** RECORD EXCERPTS follows **
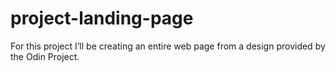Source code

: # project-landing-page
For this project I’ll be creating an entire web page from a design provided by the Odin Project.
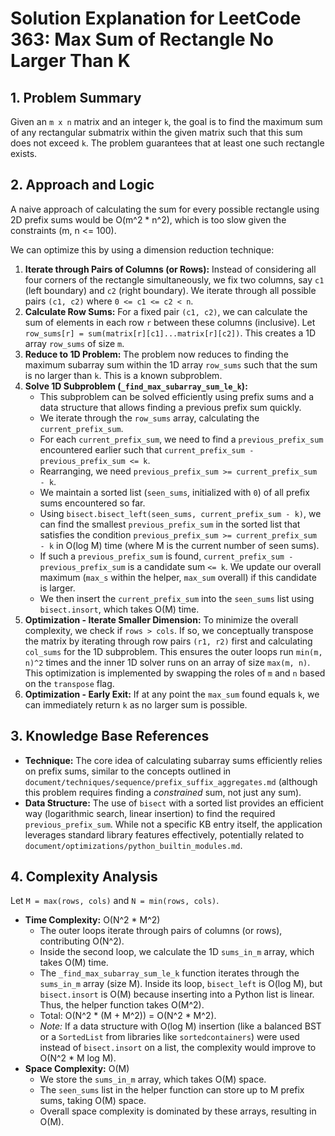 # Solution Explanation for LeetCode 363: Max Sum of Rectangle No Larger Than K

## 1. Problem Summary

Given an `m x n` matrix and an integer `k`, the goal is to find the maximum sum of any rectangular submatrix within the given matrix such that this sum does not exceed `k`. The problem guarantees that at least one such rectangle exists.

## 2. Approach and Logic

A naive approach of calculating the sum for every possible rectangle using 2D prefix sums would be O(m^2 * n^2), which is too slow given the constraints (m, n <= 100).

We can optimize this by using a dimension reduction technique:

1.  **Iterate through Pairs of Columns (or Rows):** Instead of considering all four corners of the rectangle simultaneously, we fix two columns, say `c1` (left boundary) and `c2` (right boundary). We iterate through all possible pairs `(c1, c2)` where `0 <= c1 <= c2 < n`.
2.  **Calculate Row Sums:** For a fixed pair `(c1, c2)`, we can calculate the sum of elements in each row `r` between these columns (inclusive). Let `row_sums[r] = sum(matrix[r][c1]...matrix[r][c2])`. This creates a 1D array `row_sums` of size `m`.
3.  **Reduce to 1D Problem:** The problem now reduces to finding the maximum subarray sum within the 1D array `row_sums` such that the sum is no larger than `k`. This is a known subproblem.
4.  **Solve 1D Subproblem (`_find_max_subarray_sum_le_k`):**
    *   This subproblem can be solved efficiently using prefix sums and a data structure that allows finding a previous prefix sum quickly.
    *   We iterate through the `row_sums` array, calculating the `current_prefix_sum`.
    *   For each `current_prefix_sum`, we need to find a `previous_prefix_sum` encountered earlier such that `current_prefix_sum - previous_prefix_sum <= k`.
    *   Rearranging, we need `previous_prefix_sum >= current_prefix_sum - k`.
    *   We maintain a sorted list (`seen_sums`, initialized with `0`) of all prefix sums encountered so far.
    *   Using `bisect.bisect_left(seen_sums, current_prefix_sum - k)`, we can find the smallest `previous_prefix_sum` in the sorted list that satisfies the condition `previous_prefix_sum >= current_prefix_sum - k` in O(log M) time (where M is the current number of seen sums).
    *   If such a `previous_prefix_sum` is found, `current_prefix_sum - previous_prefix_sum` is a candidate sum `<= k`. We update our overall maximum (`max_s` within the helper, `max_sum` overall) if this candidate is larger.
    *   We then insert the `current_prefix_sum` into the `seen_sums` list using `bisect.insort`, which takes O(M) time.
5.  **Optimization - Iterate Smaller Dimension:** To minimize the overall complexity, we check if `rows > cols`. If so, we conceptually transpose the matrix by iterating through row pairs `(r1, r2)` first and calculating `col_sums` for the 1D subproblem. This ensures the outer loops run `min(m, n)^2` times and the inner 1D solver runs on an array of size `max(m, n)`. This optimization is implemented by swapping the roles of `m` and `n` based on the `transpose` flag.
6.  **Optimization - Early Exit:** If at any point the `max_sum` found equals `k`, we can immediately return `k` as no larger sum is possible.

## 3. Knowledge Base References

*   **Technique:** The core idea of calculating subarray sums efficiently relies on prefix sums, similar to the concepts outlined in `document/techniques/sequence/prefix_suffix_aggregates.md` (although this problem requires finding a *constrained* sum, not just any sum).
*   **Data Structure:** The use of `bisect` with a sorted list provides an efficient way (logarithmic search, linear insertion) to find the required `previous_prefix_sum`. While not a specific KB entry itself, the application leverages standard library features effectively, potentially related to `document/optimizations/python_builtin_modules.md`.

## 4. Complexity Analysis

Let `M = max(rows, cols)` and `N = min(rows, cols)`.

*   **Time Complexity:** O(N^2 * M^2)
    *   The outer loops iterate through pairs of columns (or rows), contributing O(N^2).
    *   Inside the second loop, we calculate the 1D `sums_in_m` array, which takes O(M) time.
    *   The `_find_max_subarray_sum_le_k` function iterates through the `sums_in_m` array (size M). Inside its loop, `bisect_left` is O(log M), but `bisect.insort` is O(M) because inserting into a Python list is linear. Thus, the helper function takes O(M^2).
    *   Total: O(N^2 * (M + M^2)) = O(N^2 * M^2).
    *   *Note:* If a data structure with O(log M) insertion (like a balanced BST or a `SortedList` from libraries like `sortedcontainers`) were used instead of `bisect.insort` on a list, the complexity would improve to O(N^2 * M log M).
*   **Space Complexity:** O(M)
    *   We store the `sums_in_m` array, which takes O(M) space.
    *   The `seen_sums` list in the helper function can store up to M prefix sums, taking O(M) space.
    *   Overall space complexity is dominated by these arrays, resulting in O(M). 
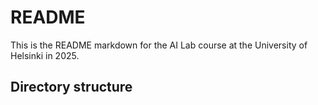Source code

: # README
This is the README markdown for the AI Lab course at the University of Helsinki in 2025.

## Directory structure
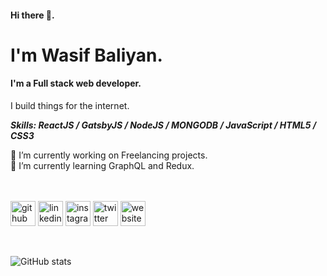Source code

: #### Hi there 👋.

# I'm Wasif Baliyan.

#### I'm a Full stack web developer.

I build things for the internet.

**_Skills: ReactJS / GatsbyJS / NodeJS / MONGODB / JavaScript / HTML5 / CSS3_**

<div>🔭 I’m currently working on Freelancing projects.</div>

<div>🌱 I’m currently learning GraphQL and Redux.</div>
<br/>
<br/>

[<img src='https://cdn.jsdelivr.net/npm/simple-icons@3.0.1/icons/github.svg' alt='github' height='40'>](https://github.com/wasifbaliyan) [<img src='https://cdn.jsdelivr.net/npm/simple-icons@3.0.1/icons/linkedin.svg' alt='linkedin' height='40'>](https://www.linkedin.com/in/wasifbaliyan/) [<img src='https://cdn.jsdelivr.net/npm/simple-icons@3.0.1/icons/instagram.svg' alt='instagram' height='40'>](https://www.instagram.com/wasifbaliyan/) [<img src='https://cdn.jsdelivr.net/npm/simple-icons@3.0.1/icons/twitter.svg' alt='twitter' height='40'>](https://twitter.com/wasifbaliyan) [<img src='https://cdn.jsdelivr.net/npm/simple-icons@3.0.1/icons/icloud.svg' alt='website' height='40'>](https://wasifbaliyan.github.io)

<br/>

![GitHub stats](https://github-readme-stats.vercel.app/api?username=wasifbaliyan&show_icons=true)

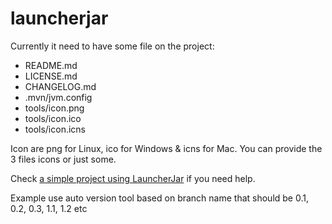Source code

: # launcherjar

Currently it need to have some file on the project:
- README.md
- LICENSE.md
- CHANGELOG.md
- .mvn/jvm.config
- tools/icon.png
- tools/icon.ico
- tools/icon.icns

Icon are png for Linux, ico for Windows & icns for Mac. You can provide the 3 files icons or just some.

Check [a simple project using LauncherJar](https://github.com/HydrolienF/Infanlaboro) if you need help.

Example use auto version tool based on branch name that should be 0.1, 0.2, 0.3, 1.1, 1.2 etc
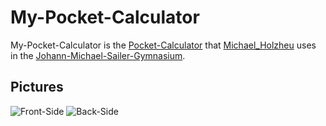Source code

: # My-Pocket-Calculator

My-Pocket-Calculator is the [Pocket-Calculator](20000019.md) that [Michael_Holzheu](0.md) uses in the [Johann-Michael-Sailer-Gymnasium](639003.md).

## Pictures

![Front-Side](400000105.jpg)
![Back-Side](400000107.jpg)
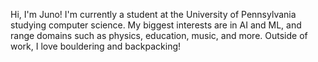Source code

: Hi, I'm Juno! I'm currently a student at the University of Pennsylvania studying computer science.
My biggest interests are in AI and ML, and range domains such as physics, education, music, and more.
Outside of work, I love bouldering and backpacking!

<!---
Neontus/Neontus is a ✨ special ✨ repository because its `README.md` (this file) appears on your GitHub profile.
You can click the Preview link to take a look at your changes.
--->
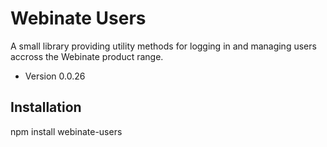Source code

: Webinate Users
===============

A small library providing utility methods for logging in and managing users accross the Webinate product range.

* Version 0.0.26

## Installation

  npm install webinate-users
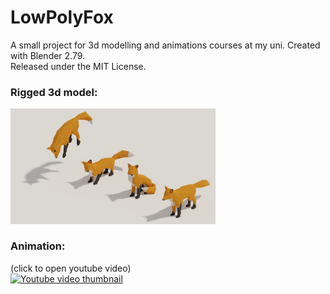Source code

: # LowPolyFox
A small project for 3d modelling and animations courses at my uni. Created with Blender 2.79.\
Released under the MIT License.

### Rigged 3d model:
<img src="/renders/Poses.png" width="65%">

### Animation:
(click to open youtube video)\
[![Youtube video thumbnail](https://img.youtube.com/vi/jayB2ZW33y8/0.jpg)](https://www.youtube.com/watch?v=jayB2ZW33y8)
** End of RECORD EXCERPTS **
TASK
All lines with the word "store" must be located in the data and copied.

FINISHED EXERCISE
    *   We store the `sums_in_m` array, which takes O(M) space.
    *   The `seen_sums` list in the helper function can store up to M prefix sums, taking O(M) space.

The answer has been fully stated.